Pourquoi les États-Unis n’ont-ils pas adopté largement le système métrique ? Je pensais habituellement qu’il y avait deux raisons. La première est qu’avec l’énorme marché intérieur américain, l’incitation à suivre les normes de mesure internationales était moindre. L’autre est que les États-Unis ont depuis longtemps un côté effronté et rebelle, une ambiance « tu n’es pas mon patron », ce qui signifie des réactions inévitables contre un système de mesure externe inventé par des Français et géré par un comité international basé en banlieue parisienne.

 

Cependant, Stephen Mihm présente des arguments convaincants pour démontrer que mon monologue interne sur le système métrique est faux, ou du moins sérieusement incomplet, dans « Inching toward Modernity : Industrial Standards and the Fate of the Metric System in the United States » (Business History Review, Spring 2022, protégé). Mihm se concentre sur les premières batailles concernant l’adoption du système métrique par les États-Unis, menées au 19e et au début du 20e siècle. Il défend l’idée que le système métrique a en fait été bloqué par des ingénieurs et des cadres formés à l’université, avec le soutien de grandes entreprises manufacturières.

En fait, le système métrique a occupé de nombreuses discussions politiques étatsuniennes au début des années 1800, après son adoption en France. Mihm écrit :

Dans les années 1810, la plupart des commentateurs considéraient le système métrique comme une expérience ratée. En 1813, un écrivain notait que le gouvernement français, bien que disposant de plus de pouvoir sur sa propre population que le gouvernement des États-Unis, n’a pas réussi à le faire adopter. « Les nouvelles mesures sont sur la table… mais les transactions s’opèrent par les anciennes. » En 1819, un comité de la Chambre des représentants qui étudiait la question s’est rallié à cet avis, soulignant l’échec de la France à faire adopter le système métrique à grande échelle.

 

Tout au long du 19e siècle, un débat s’est tenu sur les systèmes de poids et mesures appropriés, et le système métrique faisait partie de ces discussions. Les lignes de bataille de ce conflit ont commencé à se clarifier dans les années 1860. L’industrialisation croissante des États-Unis impliquait un mouvement en parallèle dans les industries et parmi les ingénieurs étatsuniens pour normaliser les mesures dans des domaines tels que les filetages de vis, les écrous et les boulons, la tôle, le fil et les tuyaux – afin qu’il soit possible pour une entreprise manufacturière d’utiliser des intrants provenant d’une variété de fournisseurs différents dans tout le pays, en étant sûr que les pièces s’emboîtent. Un mouvement similaire est apparu dans l’industrie ferroviaire, normalisant les essieux, les raccords, les vannes et autres éléments pour que le matériel roulant s’emboîte. Ce mouvement était dirigé par un mélange d’ingénieurs en mécanique et d’experts en gestion, et il était basé sur le pouce comme unité de mesure standard. Au moins à cette époque, il est juste de dire que la plupart des gens se souciaient beaucoup moins des mesures de poids ou de volume.

Entrées de données:
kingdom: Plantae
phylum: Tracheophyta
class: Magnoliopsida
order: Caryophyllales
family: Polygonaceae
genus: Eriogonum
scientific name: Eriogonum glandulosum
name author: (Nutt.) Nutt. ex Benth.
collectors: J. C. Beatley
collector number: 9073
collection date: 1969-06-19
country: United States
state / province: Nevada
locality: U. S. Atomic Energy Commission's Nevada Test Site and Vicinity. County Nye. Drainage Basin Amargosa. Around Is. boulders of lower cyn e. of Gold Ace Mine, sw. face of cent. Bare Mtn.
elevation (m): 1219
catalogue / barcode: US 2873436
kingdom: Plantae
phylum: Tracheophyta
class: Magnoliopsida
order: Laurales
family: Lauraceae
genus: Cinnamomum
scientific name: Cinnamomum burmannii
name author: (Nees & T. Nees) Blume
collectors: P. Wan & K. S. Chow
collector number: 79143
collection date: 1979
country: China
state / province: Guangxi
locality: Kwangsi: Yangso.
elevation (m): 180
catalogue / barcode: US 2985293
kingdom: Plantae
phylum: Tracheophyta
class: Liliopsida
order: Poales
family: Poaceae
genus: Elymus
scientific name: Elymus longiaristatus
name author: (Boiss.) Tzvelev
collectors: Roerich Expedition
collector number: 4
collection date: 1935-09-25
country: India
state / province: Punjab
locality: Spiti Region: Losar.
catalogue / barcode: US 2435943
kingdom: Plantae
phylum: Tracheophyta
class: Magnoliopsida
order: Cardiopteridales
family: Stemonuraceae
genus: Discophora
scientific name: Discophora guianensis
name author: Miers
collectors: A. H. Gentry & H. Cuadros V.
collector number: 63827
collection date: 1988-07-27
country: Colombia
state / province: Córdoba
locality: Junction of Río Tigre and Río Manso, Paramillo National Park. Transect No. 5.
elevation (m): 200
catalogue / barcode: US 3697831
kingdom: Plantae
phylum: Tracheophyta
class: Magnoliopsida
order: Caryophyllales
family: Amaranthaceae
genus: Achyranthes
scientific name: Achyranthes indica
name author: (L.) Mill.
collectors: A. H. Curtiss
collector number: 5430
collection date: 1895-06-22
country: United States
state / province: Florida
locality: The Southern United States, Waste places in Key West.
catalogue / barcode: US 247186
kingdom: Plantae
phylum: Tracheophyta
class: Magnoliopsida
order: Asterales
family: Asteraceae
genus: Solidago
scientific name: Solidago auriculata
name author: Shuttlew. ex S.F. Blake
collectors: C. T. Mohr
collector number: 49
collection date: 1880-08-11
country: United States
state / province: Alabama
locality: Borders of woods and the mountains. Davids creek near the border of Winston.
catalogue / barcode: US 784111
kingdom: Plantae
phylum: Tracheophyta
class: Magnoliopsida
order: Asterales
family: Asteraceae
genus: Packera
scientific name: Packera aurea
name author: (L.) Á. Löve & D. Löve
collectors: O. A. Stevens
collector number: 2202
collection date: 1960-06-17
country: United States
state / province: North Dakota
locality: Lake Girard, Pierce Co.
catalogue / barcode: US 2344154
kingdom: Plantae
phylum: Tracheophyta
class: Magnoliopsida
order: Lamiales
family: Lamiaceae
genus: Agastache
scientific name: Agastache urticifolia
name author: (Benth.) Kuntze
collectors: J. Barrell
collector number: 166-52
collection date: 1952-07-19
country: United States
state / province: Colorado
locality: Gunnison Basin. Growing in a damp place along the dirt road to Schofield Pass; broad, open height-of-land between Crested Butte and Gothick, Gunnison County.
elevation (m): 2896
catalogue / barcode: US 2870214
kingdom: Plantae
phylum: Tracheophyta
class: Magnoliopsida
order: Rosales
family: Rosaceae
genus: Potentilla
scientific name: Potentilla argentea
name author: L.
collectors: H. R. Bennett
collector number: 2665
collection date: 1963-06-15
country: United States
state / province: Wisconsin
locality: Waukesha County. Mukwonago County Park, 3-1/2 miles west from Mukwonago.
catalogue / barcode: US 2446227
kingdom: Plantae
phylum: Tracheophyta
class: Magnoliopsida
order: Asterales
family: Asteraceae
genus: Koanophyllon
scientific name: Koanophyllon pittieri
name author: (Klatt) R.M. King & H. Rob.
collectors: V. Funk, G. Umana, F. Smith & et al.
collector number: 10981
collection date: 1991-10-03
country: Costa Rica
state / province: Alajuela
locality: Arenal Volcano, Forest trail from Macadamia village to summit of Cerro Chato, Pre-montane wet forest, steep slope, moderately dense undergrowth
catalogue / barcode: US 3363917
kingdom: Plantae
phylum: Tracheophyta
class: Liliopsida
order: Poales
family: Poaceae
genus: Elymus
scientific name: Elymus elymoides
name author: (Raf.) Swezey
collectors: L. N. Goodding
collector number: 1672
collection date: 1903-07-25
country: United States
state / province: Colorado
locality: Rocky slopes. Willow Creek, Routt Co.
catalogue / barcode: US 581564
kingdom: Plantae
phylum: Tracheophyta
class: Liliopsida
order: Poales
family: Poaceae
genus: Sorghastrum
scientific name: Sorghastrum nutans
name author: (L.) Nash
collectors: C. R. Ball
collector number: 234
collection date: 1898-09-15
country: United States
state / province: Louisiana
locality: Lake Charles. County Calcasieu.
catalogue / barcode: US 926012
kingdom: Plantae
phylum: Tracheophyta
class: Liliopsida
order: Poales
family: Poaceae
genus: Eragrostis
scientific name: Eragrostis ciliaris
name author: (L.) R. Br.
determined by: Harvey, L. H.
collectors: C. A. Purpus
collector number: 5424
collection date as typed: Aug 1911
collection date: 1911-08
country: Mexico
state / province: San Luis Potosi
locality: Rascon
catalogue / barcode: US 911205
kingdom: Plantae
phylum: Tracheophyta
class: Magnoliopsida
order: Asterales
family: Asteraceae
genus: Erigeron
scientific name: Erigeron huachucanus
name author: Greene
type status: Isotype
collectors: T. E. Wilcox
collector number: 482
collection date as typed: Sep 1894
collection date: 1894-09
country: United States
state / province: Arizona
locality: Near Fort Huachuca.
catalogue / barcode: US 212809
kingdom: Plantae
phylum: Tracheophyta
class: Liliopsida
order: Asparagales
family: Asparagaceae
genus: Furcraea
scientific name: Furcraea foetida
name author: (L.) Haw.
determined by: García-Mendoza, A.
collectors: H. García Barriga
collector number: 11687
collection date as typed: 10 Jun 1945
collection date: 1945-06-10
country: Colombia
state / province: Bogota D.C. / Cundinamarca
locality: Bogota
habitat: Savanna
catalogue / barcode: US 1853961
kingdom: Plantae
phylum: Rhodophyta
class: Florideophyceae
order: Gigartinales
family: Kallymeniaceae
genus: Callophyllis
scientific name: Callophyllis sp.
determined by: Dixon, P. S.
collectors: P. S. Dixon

Travail à faire:
[1] Dans le texte sur le système métrique aux États-Unis, reprenez le passage qui s'ouvre sur les mots contenant « Pourquoi les États-Unis » et se termine par « en banlieue parisienne. », en remplaçant « Français » par « Anglais ».
[2] Traduisez en anglais cette phrase du texte sur le système métrique aux États-Unis : « Les lignes de bataille de ce conflit ont commencé à se clarifier dans les années 1860. »
[3] Rédigez la suite du texte sur le système métrique aux États-Unis, à partir de sa dernière phrase.

Réponses attendues:
[1]
Pourquoi les États-Unis n’ont-ils pas adopté largement le système métrique ? Je pensais habituellement qu’il y avait deux raisons. La première est qu’avec l’énorme marché intérieur américain, l’incitation à suivre les normes de mesure internationales était moindre. L’autre est que les États-Unis ont depuis longtemps un côté effronté et rebelle, une ambiance « tu n’es pas mon patron », ce qui signifie des réactions inévitables contre un système de mesure externe inventé par des Anglais et géré par un comité international basé en banlieue parisienne.

[2] The battle lines of this conflict began to become clear in the 1860s.

[3]
Mais un certain nombre de scientifiques et de réformateurs sociaux préféraient l’organisation logique du système métrique. Mihm rapporte qu’en 1863, « l’Académie nationale des sciences nouvellement créée a recommandé aux États-Unis d’adopter le système métrique. La même année, les États-Unis ont participé à des congrès internationaux sur l’affranchissement et les statistiques qui ont approuvé le système métrique à des fins scientifiques et commerciales. » Une loi fédérale a été adoptée en 1866 pour légaliser l’utilisation du système métrique.

La lutte à propos de la normalisation du système de mesure étatsunien évolue ensuite de la fin des années 1800 jusqu’au début du 20e siècle. Mihm en donne les détails. Par exemple, en 1873, l’éminent éducateur et président de l’Université de Columbia, Frederick Barnard, a fondé l’American Metrological Society pour faire pression en faveur du système métrique. Mais en 1874, une association étatsunienne de maîtres mécaniciens des chemins de fer a plutôt fait pression pour le système basé sur les pouces. Il déclarait : « Pendant que les savants français travaillaient à l’élaboration de ce système décimal de mesures interchangeables, les meilleurs parmi les mécaniciens américains résolvaient le problème de la fabrication de machines avec des pièces interchangeables. »

La dispute est devenue bizarre par moments. Mihm parle de l’Institut international pour la préservation et la protection des poids et mesures, fondé en 1879, qui promouvait la « métrologie des grandes pyramides», définie comme « la croyance que les Égyptiens avaient inscrit le pouce comme unité de mesure sacrée dans la conception de leurs célèbres structures. Dans les années 1870 et 1880, la métrologie des pyramides a canalisé une grande partie de l’opposition au système métrique aux États-Unis. »

Au cas où cela nous semblerait un peu farfelu, souvenons-nous qu’il s’agissait d’une époque où les scientifiques et les ingénieurs exploraient aussi le mesmérisme et les baguettes de sourcier. Pour le dire autrement, être un scientifique ou un ingénieur avec une totale rigueur logique dans un domaine n’exclut pas des approches plus imaginatives d’autres sujets, à l’époque ou aujourd’hui.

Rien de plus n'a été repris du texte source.